**EXCERPTED PASSAGE**
— begin —
This back-to-back (chained??) merge worked! Let's save this file first

In [83]:
driverStandings2.to_csv("../data/f1db_working/driver_standings.csv")

Now let's try and do the other tables in the same way.

In [85]:
grab_url = "../data/f1db_excelPrep/"
save_url = "../data/f1db_working/"
tables = ["lap_times","pit_stops", "qualifying","results"]

for table in tables:
    url = grab_url + table + ".csv"
    df1 = pd.read_csv(url)
    df2 = df1.merge(newRaceId, on = "raceId").merge(newDriverId, on = "driverId")
    df2.to_csv(save_url + table + ".csv")
    print("###",table,"###")
    df1.info(verbose=False)
    print("---")
    df2.info(verbose=False)
    print("###############")
    print()

### lap_times ###
<class 'pandas.core.frame.DataFrame'>
RangeIndex: 452991 entries, 0 to 452990
Columns: 6 entries, raceId to milliseconds
dtypes: int64(5), object(1)
— end —
**TASK TO COMPLETE**
Could you resume the pandas notebook on merging the f1db tables, picking up right after its last line? You won't need the records that follow for anything here.

**MATERIAL PROVIDED**
— begin —
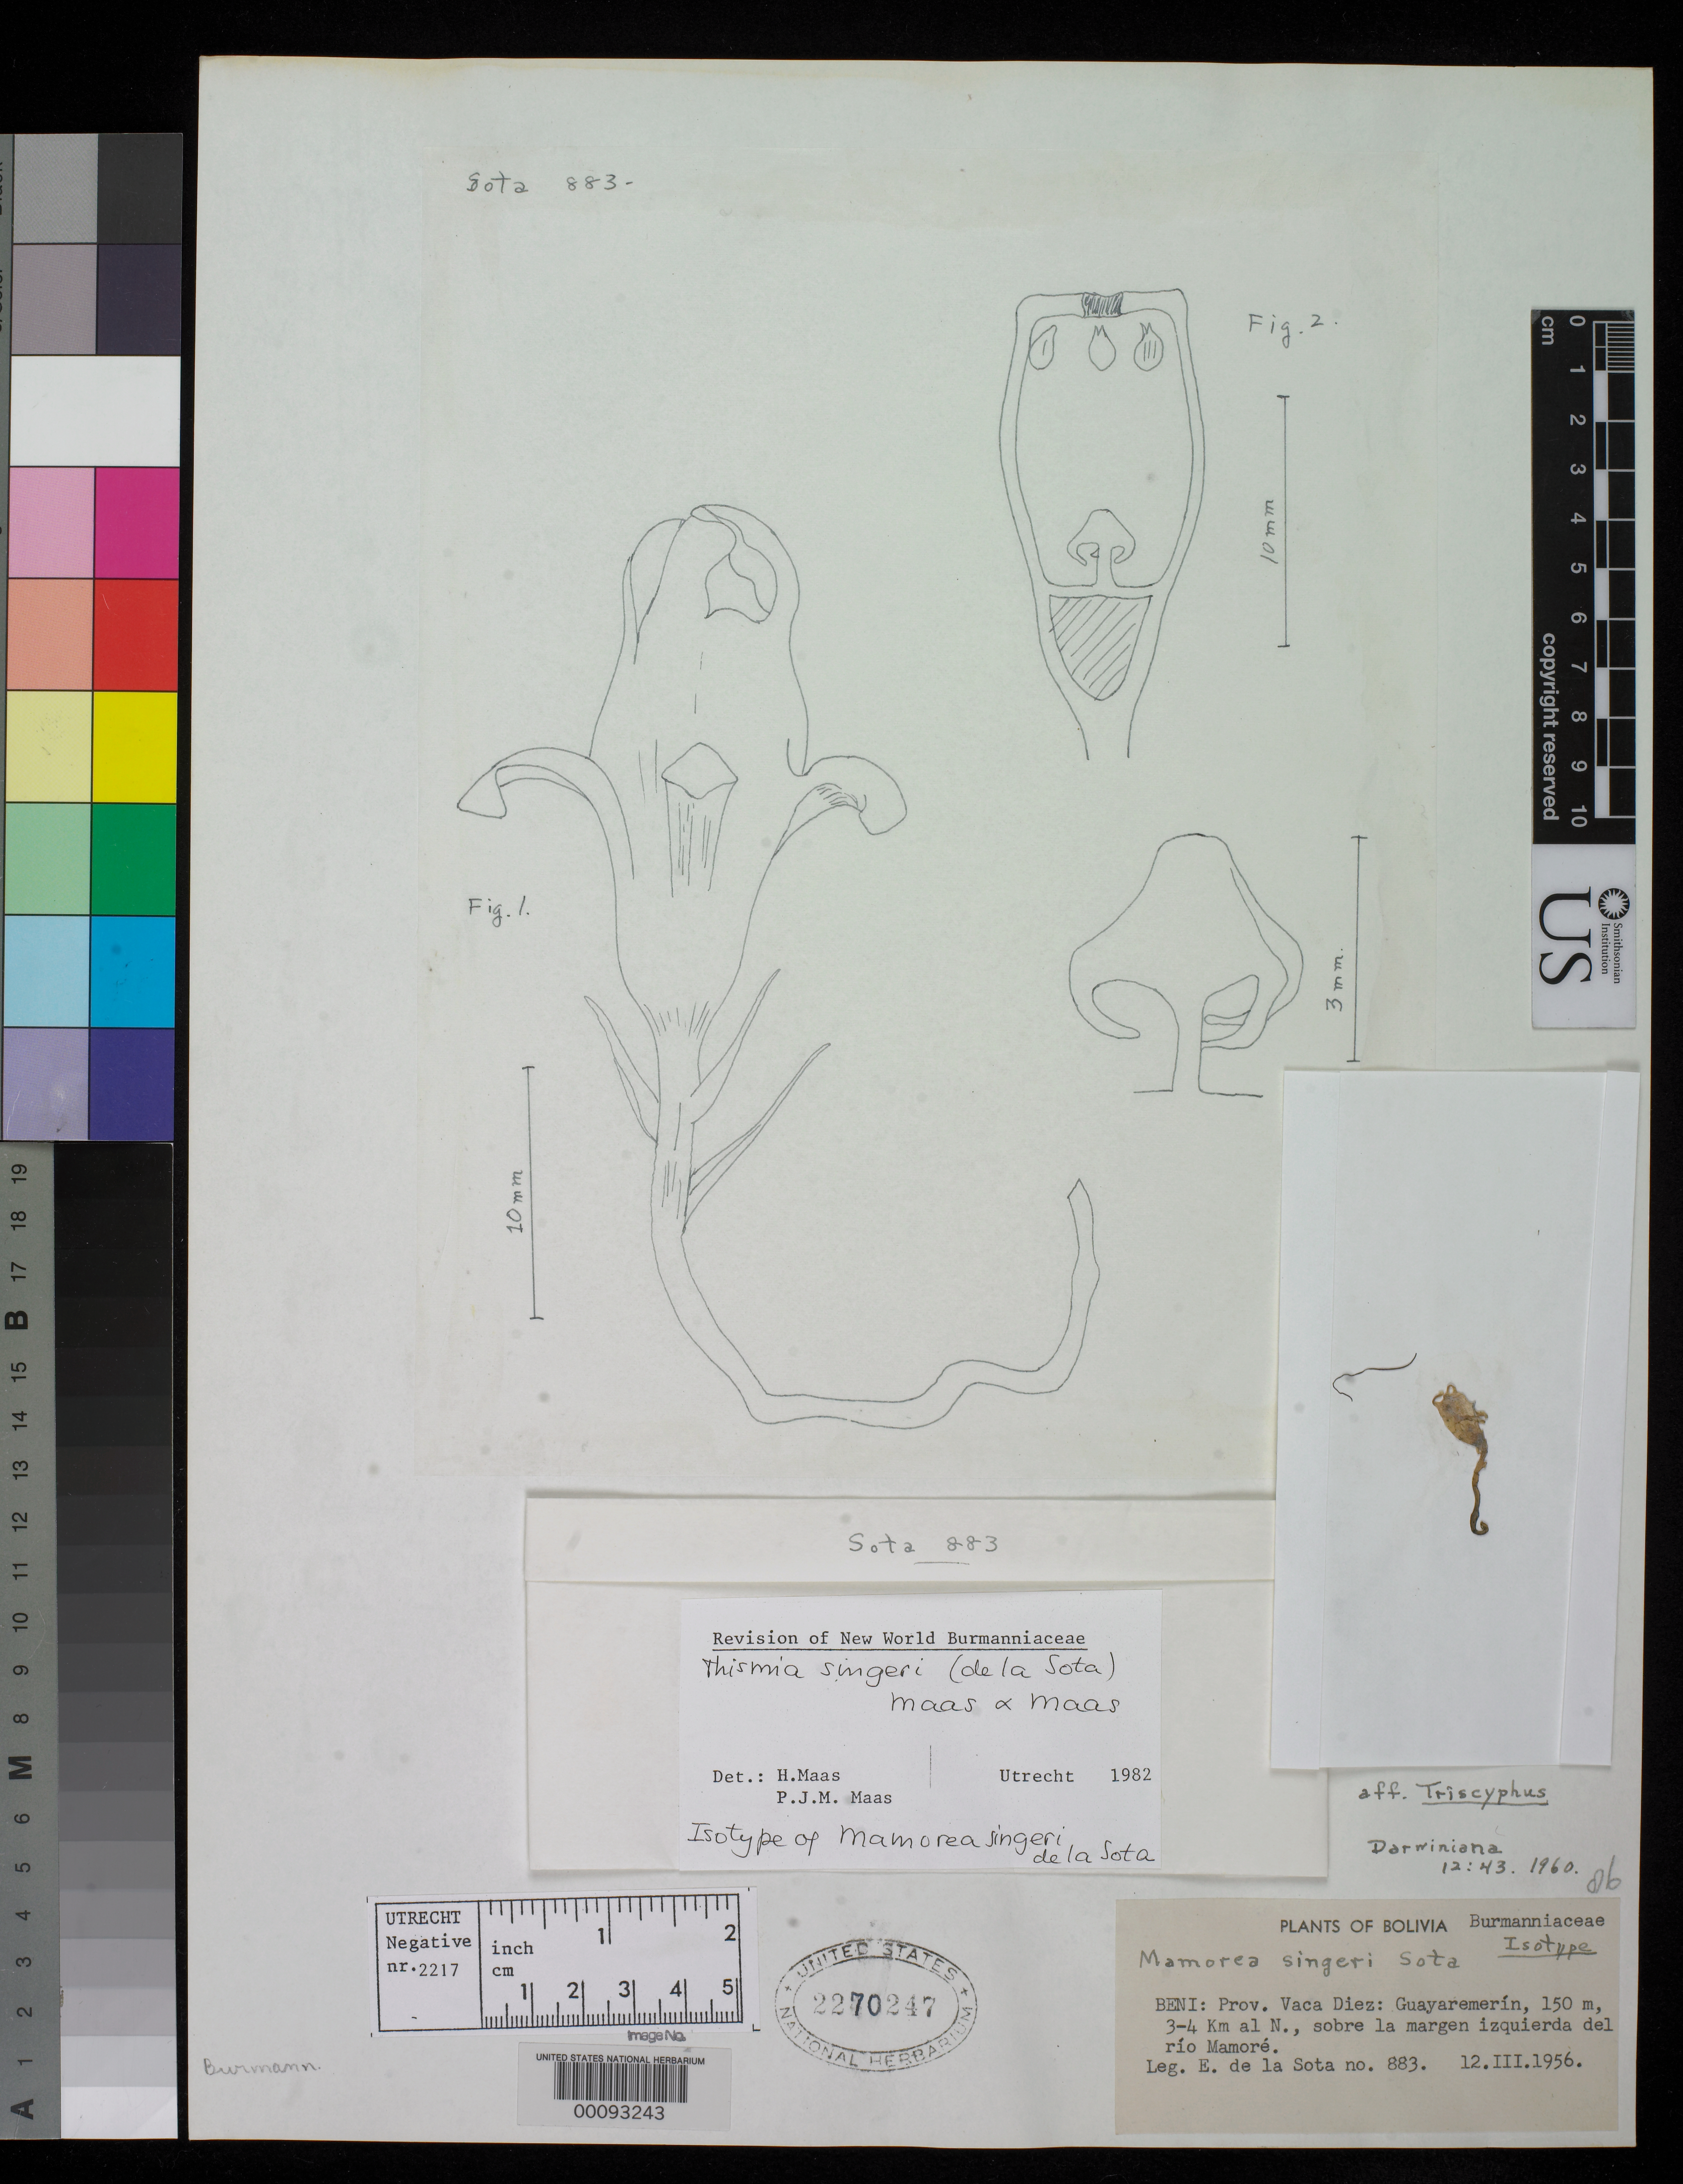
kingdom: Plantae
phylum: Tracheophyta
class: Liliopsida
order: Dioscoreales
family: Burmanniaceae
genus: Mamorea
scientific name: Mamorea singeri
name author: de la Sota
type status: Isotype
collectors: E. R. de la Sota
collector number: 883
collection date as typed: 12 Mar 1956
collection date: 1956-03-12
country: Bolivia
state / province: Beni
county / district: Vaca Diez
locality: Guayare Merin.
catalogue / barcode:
— end —
**RESULT BELOW**
memory usage: 20.7+ MB
---
<class 'pandas.core.frame.DataFrame'>
Int64Index: 452991 entries, 0 to 452990
Columns: 8 entries, raceId to driverId2
dtypes: int64(7), object(1)
memory usage: 31.1+ MB
###############

### pit_stops ###
<class 'pandas.core.frame.DataFrame'>
RangeIndex: 6912 entries, 0 to 6911
Columns: 7 entries, raceId to milliseconds
dtypes: int64(5), object(2)
memory usage: 378.1+ KB
---
<class 'pandas.core.frame.DataFrame'>
Int64Index: 6912 entries, 0 to 6911
Columns: 9 entries, raceId to driverId2
dtypes: int64(7), object(2)
memory usage: 540.0+ KB
###############

### qualifying ###
<class 'pandas.core.frame.DataFrame'>
RangeIndex: 8014 entries, 0 to 8013
Columns: 9 entries, qualifyId to q3
dtypes: int64(6), object(3)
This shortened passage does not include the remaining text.